Me siento impregnada por la historia y observo con más atención, si es necesario, las centinelas de Montblanc, que siglos pasados eran el refugio y la defensa para los pobladores y sus pertenencias.

Sigo caminando al lado de unas piedras que van del blanco al negro y que unidas con la argamasa forman las murallas, las torres y las almenas.
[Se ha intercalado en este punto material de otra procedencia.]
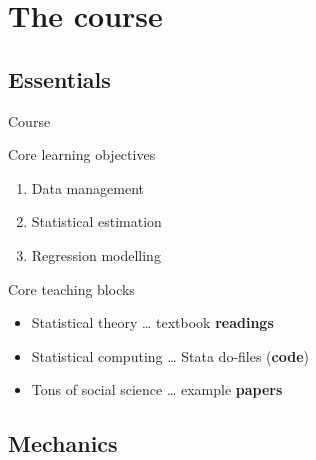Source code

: \documentclass[t]{beamer}
\begin{document}
  \section{The course}
	
  \subsection{Essentials}
  
  \begin{frame}[t]{Course }

    \begin{block}{Core learning objectives}
      \begin{enumerate}
        \item Data management
        \item Statistical estimation
        \item Regression modelling
      \end{enumerate} 
    \end{block}
  
    \begin{block}{Core teaching blocks}
      \begin{itemize}
        \item Statistical theory      \hfill … textbook \textbf{readings}
        \item Statistical computing   \hfill … Stata do-files (\textbf{code})
        \item Tons of social science  \hfill … example \textbf{papers}
      \end{itemize}   
    \end{block}
    
  \end{frame}

  \subsection{Mechanics}
	
\end{document}
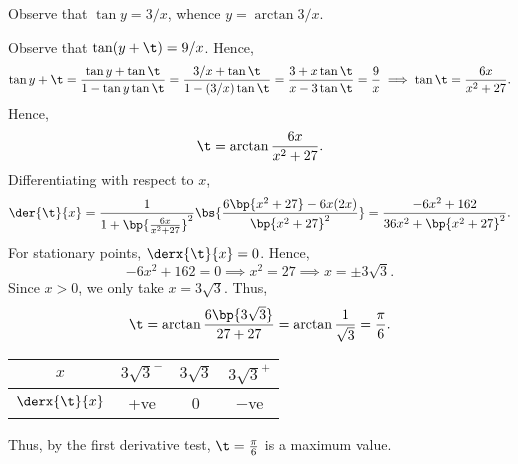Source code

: \begin{solution}
    \begin{ppart}
        Observe that $\tan y = 3/x$, whence $y = \arctan{3/x}$.
    \end{ppart}
    \begin{ppart}
        Observe that $\tan(y + \t) = 9/x$. Hence, \[\tan{y + \t} = \frac{\tan y + \tan \t}{1 - \tan y \tan \t} = \frac{3/x + \tan \t}{1 - (3/x) \tan \t} = \frac{3 + x\tan\t}{x - 3\tan\t} = \frac9x \implies \tan \t = \frac{6x}{x^2 + 27}.\] Hence, \[\t = \arctan{\frac{6x}{x^2 + 27}}.\] Differentiating with respect to $x$, \[\der{\t}{x} = \frac{1}{1 + \bp{\frac{6x}{x^2 + 27}}^2} \bs{\frac{6\bp{x^2 + 27} - 6x(2x)}{\bp{x^2 + 27}^2}} = \frac{-6x^2 + 162}{36x^2 + \bp{x^2+27}^2}.\] For stationary points, $\derx{\t}{x} = 0$. Hence, \[-6x^2 + 162 = 0 \implies x^2 = 27 \implies x = \pm 3\sqrt3.\] Since $x > 0$, we only take $x = 3\sqrt{3}$. Thus, \[\t = \arctan{\frac{6\bp{3\sqrt3}}{27 + 27}} = \arctan{\frac1{\sqrt3}} = \frac\pi6.\]
        \begin{table}[H]
            \centering
            \begin{tabular}{|c|c|c|c|}
            \hline
            $x$ & $3\sqrt{3}^-$ & $3\sqrt{3}$ & $3\sqrt{3}^+$ \\\hline
            $\derx{\t}{x}$ & +ve   & 0 & $-$ve   \\\hline
            \end{tabular}
        \end{table}
        Thus, by the first derivative test, $\t = \frac{\pi}6$ is a maximum value.
    \end{ppart}
\end{solution}

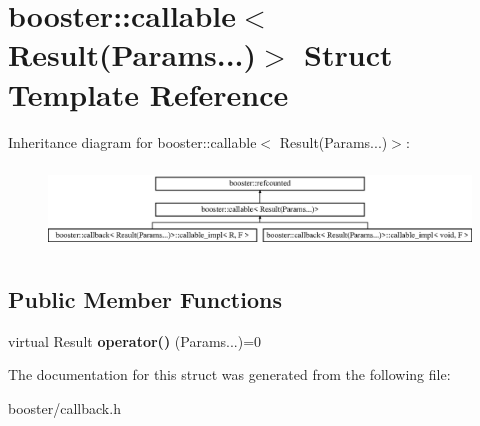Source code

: \section{booster\+:\+:callable$<$ Result(Params...)$>$ Struct Template Reference}
\label{structbooster_1_1callable_3_01Result_07Params_8_8_8_08_4}
Inheritance diagram for booster\+:\+:callable$<$ Result(Params...)$>$\+:\begin{figure}[H]
\begin{center}
\leavevmode
\includegraphics[height=2.245989cm]{structbooster_1_1callable_3_01Result_07Params_8_8_8_08_4}
\end{center}
\end{figure}
\subsection*{Public Member Functions}
\begin{DoxyCompactItemize}
\item 
virtual Result {\bfseries operator()} (Params...)=0\label{structbooster_1_1callable_3_01Result_07Params_8_8_8_08_4_abed5d6565425b2e15a67a4e0e40eede7}

\end{DoxyCompactItemize}


The documentation for this struct was generated from the following file\+:\begin{DoxyCompactItemize}
\item 
booster/callback.\+h\end{DoxyCompactItemize}
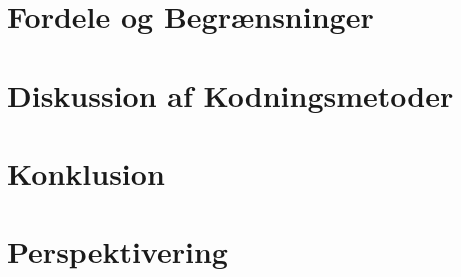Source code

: \section{Fordele og Begrænsninger}

\section{Diskussion af Kodningsmetoder}

\section{Konklusion}

\section{Perspektivering}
Vestigios de un pasado y de las leyendas transmitidas durante generaciones, a veces reescritas y otras olvidadas.

Me siento cautivada por estos muros que hablan de mi infancia; los recuerdo escondidos dentro de las casas, los negocios, los corrales, de las fábricas y que encalados o pintados pasaban completamente desapercibidos.

Necesito avanzar alrededor de este perímetro de mil quinientos metros formado por treinta y una torres que son vigías de lo que puede devenir o de lo que se ha devenido entre los campos de trigo y los viñedos, entre los ríos y los valles, entre los caminos y las carreteras.
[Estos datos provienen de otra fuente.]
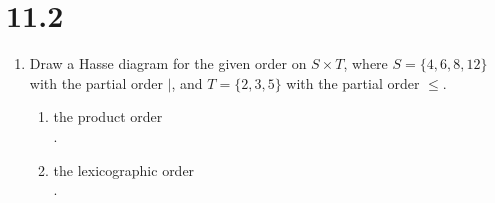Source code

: \documentclass[11pt]{article}
\begin{document}
\section*{11.2}
\begin{enumerate}
\item Draw a Hasse diagram for the given order on $S\times T$, where $S=\{4,6,8,12\}$ with the partial order $\mid$, and $T=\{2,3,5\}$ with the partial order $\leq$. 
	\begin{enumerate}
	\item the product order\\
	.
	\item the lexicographic order\\
	.
	\end{enumerate}
\end{enumerate}
\end{document}
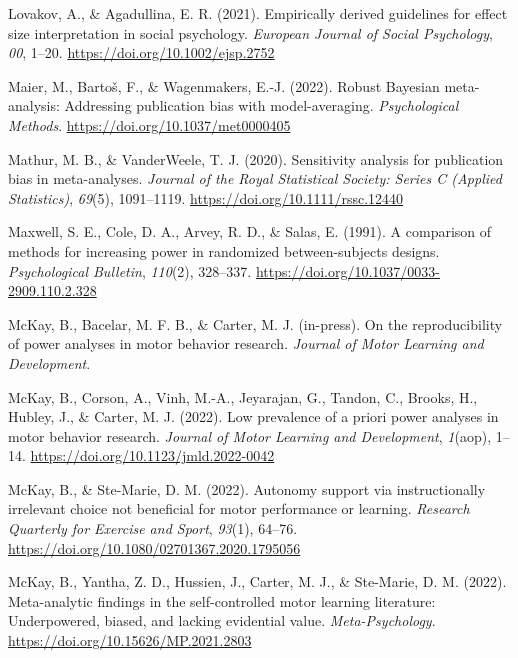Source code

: \documentclass[
  man, donotrepeattitle,mask,floatsintext]{apa7}
\newlength{\cslhangindent}
\newlength{\cslentryspacingunit} %
\newenvironment{CSLReferences}[2] %
 {%
  \setlength{\parindent}{0pt}
  \ifodd #1
  \let\oldpar\par
  \def\par{\hangindent=\cslhangindent\oldpar}
  \fi
  \setlength{\parskip}{#2\cslentryspacingunit}
 }%
 {}
\begin{document}
\begin{CSLReferences}{1}{0}
\leavevmode{}%
Lovakov, A., \& Agadullina, E. R. (2021). Empirically derived guidelines for effect size interpretation in social psychology. \emph{European Journal of Social Psychology}, \emph{00}, 1--20. \url{https://doi.org/10.1002/ejsp.2752}

\leavevmode{}%
Maier, M., Bartoš, F., \& Wagenmakers, E.-J. (2022). Robust {Bayesian} meta-analysis: Addressing publication bias with model-averaging. \emph{Psychological Methods}. \url{https://doi.org/10.1037/met0000405}

\leavevmode{}%
Mathur, M. B., \& VanderWeele, T. J. (2020). Sensitivity analysis for publication bias in meta-analyses. \emph{Journal of the Royal Statistical Society: Series C (Applied Statistics)}, \emph{69}(5), 1091--1119. \url{https://doi.org/10.1111/rssc.12440}

\leavevmode{}%
Maxwell, S. E., Cole, D. A., Arvey, R. D., \& Salas, E. (1991). A comparison of methods for increasing power in randomized between-subjects designs. \emph{Psychological Bulletin}, \emph{110}(2), 328--337. \url{https://doi.org/10.1037/0033-2909.110.2.328}

\leavevmode{}%
McKay, B., Bacelar, M. F. B., \& Carter, M. J. (in-press). On the reproducibility of power analyses in motor behavior research. \emph{Journal of Motor Learning and Development}.

\leavevmode{}%
McKay, B., Corson, A., Vinh, M.-A., Jeyarajan, G., Tandon, C., Brooks, H., Hubley, J., \& Carter, M. J. (2022). Low prevalence of a priori power analyses in motor behavior research. \emph{Journal of Motor Learning and Development}, \emph{1}(aop), 1--14. \url{https://doi.org/10.1123/jmld.2022-0042}

\leavevmode{}%
McKay, B., \& Ste-Marie, D. M. (2022). Autonomy support via instructionally irrelevant choice not beneficial for motor performance or learning. \emph{Research Quarterly for Exercise and Sport}, \emph{93}(1), 64--76. \url{https://doi.org/10.1080/02701367.2020.1795056}

\leavevmode{}%
McKay, B., Yantha, Z. D., Hussien, J., Carter, M. J., \& Ste-Marie, D. M. (2022). Meta-analytic findings in the self-controlled motor learning literature: Underpowered, biased, and lacking evidential value. \emph{Meta-Psychology}. \url{https://doi.org/10.15626/MP.2021.2803}


\end{CSLReferences}
\end{document}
Saludo brevemente a una pareja que va cogida de la mano y a un hombre que me adelanta a toda prisa, también me cruza un gato siamés que marcha aterrado y algunos coches van y vienen acelerando más de la cuenta.
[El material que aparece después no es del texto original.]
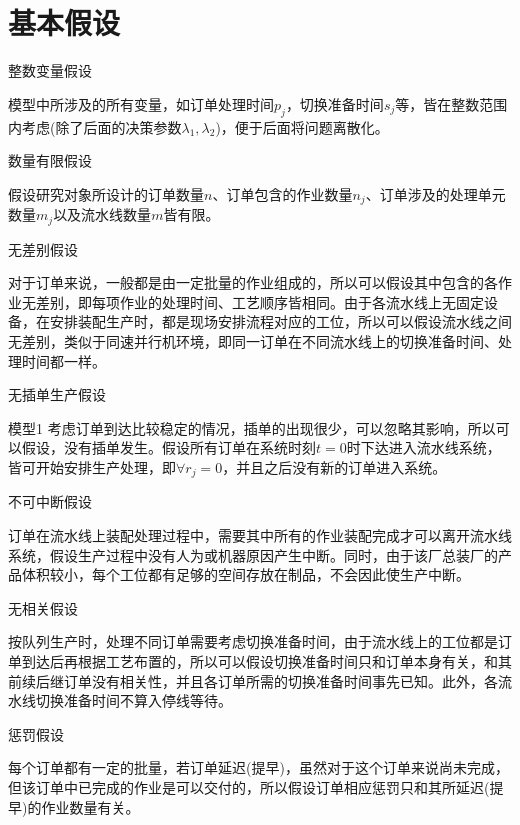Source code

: \section{基本假设}
\begin{compactenum}
\item 整数变量假设

模型中所涉及的所有变量，如订单处理时间$p_j$，切换准备时间$s_j$等，皆在整数范围内考虑(除了后面的决策参数$\lambda_1, \lambda_2$)，便于后面将问题离散化。
\item 数量有限假设

假设研究对象所设计的订单数量$n$、订单包含的作业数量$n_j$、订单涉及的处理单元数量$m_j$以及流水线数量$m$皆有限。
\item 无差别假设

对于订单来说，一般都是由一定批量的作业组成的，所以可以假设其中包含的各作业无差别，即每项作业的处理时间、工艺顺序皆相同。由于各流水线上无固定设备，在安排装配生产时，都是现场安排流程对应的工位，所以可以假设流水线之间无差别，类似于同速并行机环境，即同一订单在不同流水线上的切换准备时间、处理时间都一样。
\item 无插单生产假设

模型1 考虑订单到达比较稳定的情况，插单的出现很少，可以忽略其影响，所以可以假设，没有插单发生。假设所有订单在系统时刻$t = 0$时下达进入流水线系统，皆可开始安排生产处理，即$\forall r_j =0$，并且之后没有新的订单进入系统。
\item 不可中断假设

订单在流水线上装配处理过程中，需要其中所有的作业装配完成才可以离开流水线系统，假设生产过程中没有人为或机器原因产生中断。同时，由于该厂总装厂的产品体积较小，每个工位都有足够的空间存放在制品，不会因此使生产中断。
\item 无相关假设

按队列生产时，处理不同订单需要考虑切换准备时间，由于流水线上的工位都是订单到达后再根据工艺布置的，所以可以假设切换准备时间只和订单本身有关，和其前续后继订单没有相关性，并且各订单所需的切换准备时间事先已知。此外，各流水线切换准备时间不算入停线等待。
\item 惩罚假设
\end{compactenum}

每个订单都有一定的批量，若订单延迟(提早)，虽然对于这个订单来说尚未完成，但该订单中已完成的作业是可以交付的，所以假设订单相应惩罚只和其所延迟(提早)的作业数量有关。

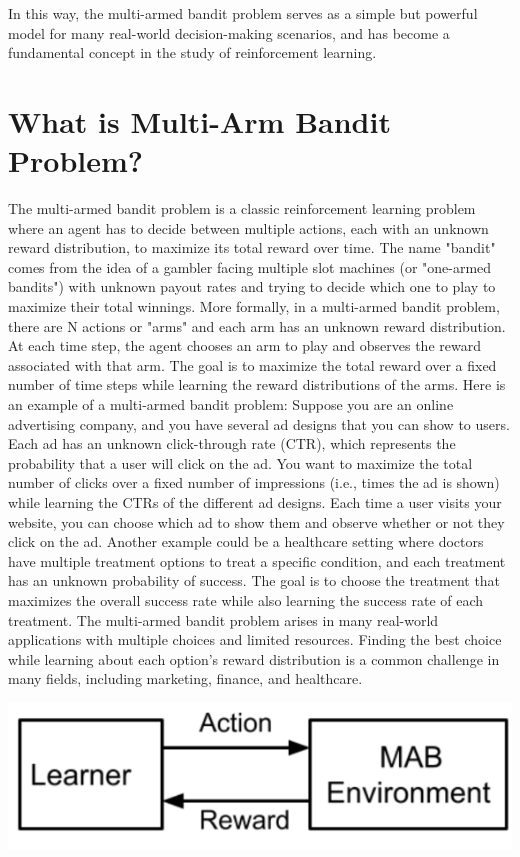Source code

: \documentclass{article}
\begin{document}
In this way, the multi-armed bandit problem serves as a simple but powerful model for many real-world decision-making scenarios, and has become a fundamental concept in the study of reinforcement learning.

\section{What is Multi-Arm Bandit Problem?}
The multi-armed bandit problem is a classic reinforcement learning problem where an agent has to decide between multiple actions, each with an unknown reward distribution, to maximize its total reward over time. The name "bandit" comes from the idea of a gambler facing multiple slot machines (or "one-armed bandits") with unknown payout rates and trying to decide which one to play to maximize their total winnings.
More formally, in a multi-armed bandit problem, there are N actions or "arms" and each arm has an unknown reward distribution. At each time step, the agent chooses an arm to play and observes the reward associated with that arm. The goal is to maximize the total reward over a fixed number of time steps while learning the reward distributions of the arms.
Here is an example of a multi-armed bandit problem:
Suppose you are an online advertising company, and you have several ad designs that you can show to users. Each ad has an unknown click-through rate (CTR), which represents the probability that a user will click on the ad. You want to maximize the total number of clicks over a fixed number of impressions (i.e., times the ad is shown) while learning the CTRs of the different ad designs. Each time a user visits your website, you can choose which ad to show them and observe whether or not they click on the ad.
Another example could be a healthcare setting where doctors have multiple treatment options to treat a specific condition, and each treatment has an unknown probability of success. The goal is to choose the treatment that maximizes the overall success rate while also learning the success rate of each treatment.
The multi-armed bandit problem arises in many real-world applications with multiple choices and limited resources. Finding the best choice while learning about each option's reward distribution is a common challenge in many fields, including marketing, finance, and healthcare.

\begin{center}
    \includegraphics{MABcycle.png}
\end{center}
\end{document}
Me siento acogida al lado de estas paredes siniestras y misteriosas, paredes que he anhelado en las horas bajas en que me encontraba fuera de mi ciudad. ¡Vuelvo a estar aquí! He vuelto con la cabeza baja y con los ojos empañados por encontrarme con lo que tanto había añorado.

Sabía que me esperarían con las puertas abiertas y que acogerían mi desdicha una vez y otra. Soy viajera de sueños perdidos y he podido saciar mi deseo volviendo al abrigo de unas piedras que hablan en el silencio.

Sola, me encuentro sola entre lo que quería ser y lo que he acabado siendo, pero nada me halaga más que ser heredera de una fortificación que defendió las guerras perdidas y ganadas con el paso de los siglos.

Paso por delante del portal de Sant Jordi y siento murmullo de voces. Sentados debajo mismo del portal y, golpeados por la suave brisa marina, hay dos viejitos que apoyándose con las manos temblorosas encima de los bastones hablan de su pasado y de las respectivas esposas que ya han marchado para no volver. No los veo bien, pero los escucho con interés y disimuladamente. Sé que son voces sabias, ni más ni menos que la memoria de nuestro pasado.

Cojo aire y sigo mi paseo, me siento más reanimada. Nada es más reconfortante que saberse protegida por las murallas que me han acogido desde siempre y que continúan siendo el refugio de los males mayores que habitan en mi pensamiento cuando la ausencia se hace eterna.

Un rayo rasga el cielo detrás las almenas expectantes y, me sobresalto. La tormenta estalla sin avisarme y un rociado desproporcionado descarga repentinamente sobre mí. Traspaso el portal de Bové para volver a casa y piso los charcos que no puedo evitar. El agua entra y sale de mis alpargatas haciendo burbujas.